> **EXTRAIT DU DOCUMENT**:
Dygest vous propose des résumés selectionnés et vulgarisés par la communauté universitaire.
Voici le résumé de l'un d'entre eux.
de Sanjay Subrahmanyam
L’histoire de Vasco de Gama, de sa découverte de la route de l’Inde, et par conséquent de celle des épices, semble connue, peut-être trop connue, au point que la légende a parfois effacé non seulement le détail, mais aussi la véritable signification des événements. Le livre de Sanjay Subrahmanyam les reprend pour les placer sous une nouvelle lumière : celle d’un champ historique profond de plusieurs siècles ; celle surtout qu’offre la convocation des points de vue extra-européens sur un épisode appartenant indubitablement à l’histoire globale.
En mettant la vie de Vasco de Gama au centre de son ouvrage, Subrahmanyam affronte d’une manière originale la question complexe du rapport de l’Histoire à la biographie. Son livre se présente en effet comme un récit chronologique : celui des trois expéditions de l’amiral portugais, mais aussi de toutes celles qui ont eu lieu de son vivant. Un tel récit permet cependant d’amples digressions sur le contexte des événements, à échelles géographiques et temporelles variables.
En définitive, c’est le parcours de Vasco de Gama qui vient éclairer toute une époque, plutôt que l’inverse, dans le but de mieux comprendre le sens qu’a revêtu l’arrivée des Portugais dans l’océan Indien, aussi bien pour eux-mêmes que pour les sociétés qui les ont vus soudainement apparaître. Les sources mobilisées par l’historien sont ainsi d’origine très diverses : à côté des archives portugaises, en réalité assez peu exploitées dans leur intégralité jusqu’alors, l’auteur, fort de ses compétences linguistiques, cite et utilise des documents vénitiens, allemands, arabes, indiens, turcs…
Aussi nous fait-il entrer tant dans la complexité des réseaux marchands de Calicut et Ormuz, que dans celle des factions qui s’opposent à la cour de Lisbonne.
À rebours de la légende qui voit en l’explorateur soit un individu exceptionnel, un héros à l’écart de la société, soit l’instrument parfait de la volonté royale, l’enquête entreprise par Subrahmanyam s’attache à reconstituer la trajectoire complexe de Vasco de Gama, ses allégeances et ses actions, qui font de sa vie et de ses réalisations le résultat de la stratégie sociale qu’il a mise en œuvre.
C’est donc en restituant précisément les milieux dans lesquels l’explorateur a évolué tout au long de sa carrière qu’il devient possible d’interpréter le rôle qu’il a joué dans l’entreprise d’expansion outremer du Portugal.

> **CONSIGNES**:
**A)** D'après le résumé, dans quelles villes se trouvent les réseaux marchands dont l'ouvrage fait voir la complexité ?
**B)** Reproduisez à l'identique la partie du résumé qui commence par les mots contenant « C’est donc en » et se termine par « outremer du Portugal. ».
Appuyez-vous uniquement sur le résumé.

> **DONNÉES**:

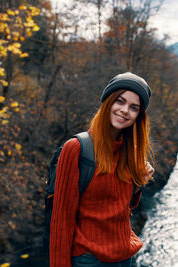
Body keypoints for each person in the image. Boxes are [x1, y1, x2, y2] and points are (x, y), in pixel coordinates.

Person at [50, 72, 155, 267]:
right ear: (108, 102)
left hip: (125, 258)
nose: (125, 111)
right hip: (89, 260)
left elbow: (119, 207)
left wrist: (139, 183)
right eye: (120, 101)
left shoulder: (130, 153)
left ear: (138, 116)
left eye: (133, 108)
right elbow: (61, 221)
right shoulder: (77, 149)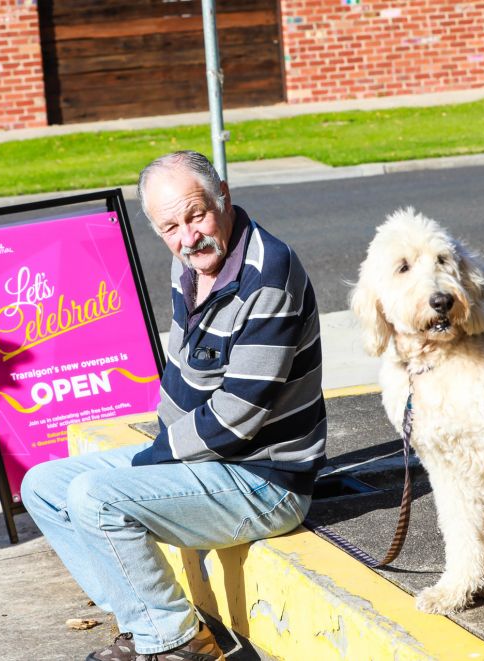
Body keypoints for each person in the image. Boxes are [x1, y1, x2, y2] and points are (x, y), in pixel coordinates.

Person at [21, 151, 327, 661]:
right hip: (205, 462)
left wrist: (150, 462)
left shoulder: (267, 274)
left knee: (98, 498)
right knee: (45, 487)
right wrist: (158, 455)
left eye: (197, 214)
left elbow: (237, 416)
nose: (188, 237)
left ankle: (178, 642)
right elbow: (181, 373)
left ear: (223, 196)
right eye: (171, 226)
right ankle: (141, 622)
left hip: (265, 479)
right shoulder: (188, 265)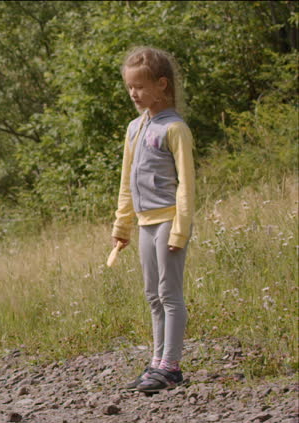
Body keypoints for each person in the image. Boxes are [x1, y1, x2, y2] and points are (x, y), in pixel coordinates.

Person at [112, 46, 195, 393]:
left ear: (162, 85)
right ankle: (156, 362)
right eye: (130, 87)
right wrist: (122, 225)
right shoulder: (134, 128)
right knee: (152, 294)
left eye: (140, 87)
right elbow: (126, 180)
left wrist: (180, 228)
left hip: (167, 221)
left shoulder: (175, 129)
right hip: (144, 222)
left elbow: (187, 186)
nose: (134, 93)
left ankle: (171, 366)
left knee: (169, 293)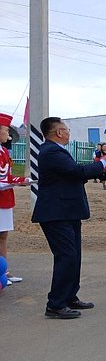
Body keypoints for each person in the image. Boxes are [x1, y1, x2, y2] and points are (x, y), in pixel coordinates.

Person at [32, 117, 106, 319]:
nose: (69, 132)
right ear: (58, 132)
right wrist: (103, 162)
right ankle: (56, 304)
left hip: (67, 211)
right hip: (56, 213)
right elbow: (77, 172)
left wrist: (93, 169)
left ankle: (69, 296)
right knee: (66, 256)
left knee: (74, 255)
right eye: (66, 129)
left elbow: (74, 174)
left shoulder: (57, 151)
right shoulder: (51, 151)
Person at [0, 113, 31, 285]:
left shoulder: (4, 151)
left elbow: (7, 176)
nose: (9, 134)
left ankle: (4, 271)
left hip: (5, 198)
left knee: (3, 236)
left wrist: (24, 180)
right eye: (6, 130)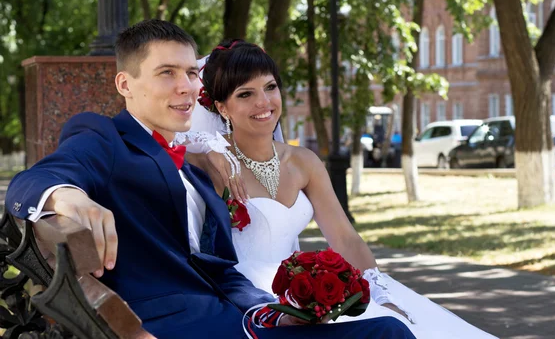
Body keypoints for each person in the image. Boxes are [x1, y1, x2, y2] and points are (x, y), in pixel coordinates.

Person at [5, 20, 414, 339]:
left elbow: (219, 270)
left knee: (388, 331)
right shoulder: (104, 137)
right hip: (165, 326)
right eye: (166, 73)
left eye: (189, 72)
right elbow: (35, 180)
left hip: (240, 322)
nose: (184, 87)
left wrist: (270, 311)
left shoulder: (198, 171)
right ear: (125, 84)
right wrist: (68, 197)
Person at [183, 40, 498, 339]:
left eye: (270, 87)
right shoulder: (211, 161)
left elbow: (345, 237)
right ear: (222, 108)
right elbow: (160, 147)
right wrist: (204, 147)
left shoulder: (304, 162)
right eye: (245, 94)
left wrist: (379, 291)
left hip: (302, 289)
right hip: (249, 295)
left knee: (405, 323)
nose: (263, 102)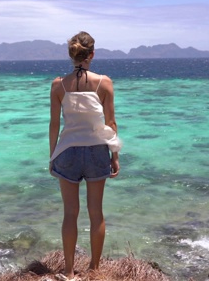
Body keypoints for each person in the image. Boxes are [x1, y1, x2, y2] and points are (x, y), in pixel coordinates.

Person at [49, 31, 122, 280]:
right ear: (92, 54)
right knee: (96, 213)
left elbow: (54, 125)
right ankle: (94, 270)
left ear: (72, 54)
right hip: (96, 151)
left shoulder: (58, 84)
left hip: (67, 151)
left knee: (70, 213)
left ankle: (69, 273)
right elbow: (111, 123)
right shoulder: (104, 83)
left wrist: (52, 156)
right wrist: (115, 155)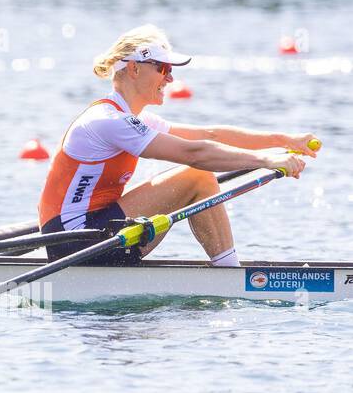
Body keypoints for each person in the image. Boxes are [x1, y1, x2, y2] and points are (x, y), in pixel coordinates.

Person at [38, 24, 315, 266]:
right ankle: (232, 277)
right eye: (163, 68)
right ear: (133, 68)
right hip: (74, 241)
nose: (170, 78)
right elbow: (193, 154)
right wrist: (267, 161)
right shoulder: (108, 120)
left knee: (196, 176)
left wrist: (284, 141)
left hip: (93, 232)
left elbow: (210, 135)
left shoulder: (131, 118)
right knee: (197, 177)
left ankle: (230, 272)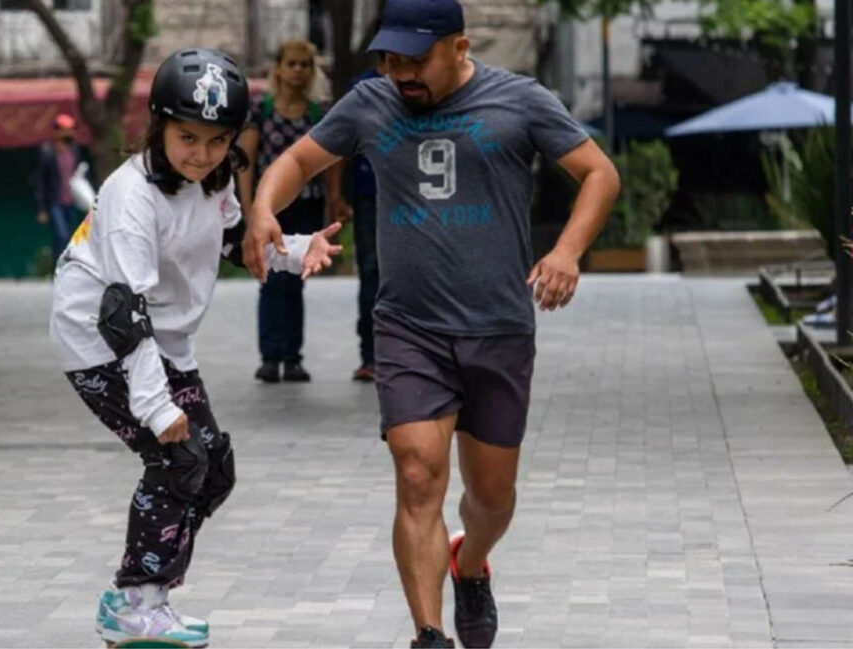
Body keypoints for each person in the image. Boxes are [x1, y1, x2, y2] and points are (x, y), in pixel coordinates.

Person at [241, 0, 620, 646]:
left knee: (492, 495)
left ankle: (470, 562)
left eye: (415, 60)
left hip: (498, 327)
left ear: (460, 46)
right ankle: (429, 634)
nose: (400, 73)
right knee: (417, 474)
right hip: (408, 326)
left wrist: (565, 251)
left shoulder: (519, 101)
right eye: (390, 59)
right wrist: (263, 209)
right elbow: (297, 161)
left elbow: (599, 174)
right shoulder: (370, 103)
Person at [49, 49, 341, 647]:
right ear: (157, 125)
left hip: (161, 336)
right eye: (187, 137)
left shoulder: (213, 180)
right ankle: (136, 599)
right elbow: (123, 312)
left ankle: (139, 596)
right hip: (98, 337)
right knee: (178, 460)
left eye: (216, 141)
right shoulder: (133, 196)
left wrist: (296, 248)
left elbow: (235, 239)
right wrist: (157, 408)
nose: (201, 153)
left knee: (213, 471)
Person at [238, 40, 345, 383]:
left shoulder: (319, 112)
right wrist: (249, 208)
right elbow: (246, 162)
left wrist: (334, 200)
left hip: (308, 202)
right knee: (269, 278)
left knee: (297, 279)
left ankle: (293, 356)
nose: (298, 71)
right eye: (292, 64)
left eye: (304, 65)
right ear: (279, 68)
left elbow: (330, 165)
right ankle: (270, 355)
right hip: (270, 207)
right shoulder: (261, 110)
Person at [336, 61, 386, 383]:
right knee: (371, 271)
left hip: (413, 195)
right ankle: (370, 355)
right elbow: (338, 145)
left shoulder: (425, 83)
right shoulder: (363, 89)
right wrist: (336, 196)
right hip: (368, 194)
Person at [35, 112, 89, 266]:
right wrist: (41, 209)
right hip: (55, 201)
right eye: (64, 129)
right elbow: (41, 182)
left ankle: (67, 267)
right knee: (61, 234)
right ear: (57, 131)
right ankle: (58, 267)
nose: (68, 132)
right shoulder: (47, 152)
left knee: (70, 236)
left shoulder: (74, 150)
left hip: (70, 200)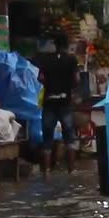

> **RÉPONSES NUMÉROTÉES**:
**A)** Calicut et Ormuz.

**B)**
C’est donc en restituant précisément les milieux dans lesquels l’explorateur a évolué tout au long de sa carrière qu’il devient possible d’interpréter le rôle qu’il a joué dans l’entreprise d’expansion outremer du Portugal.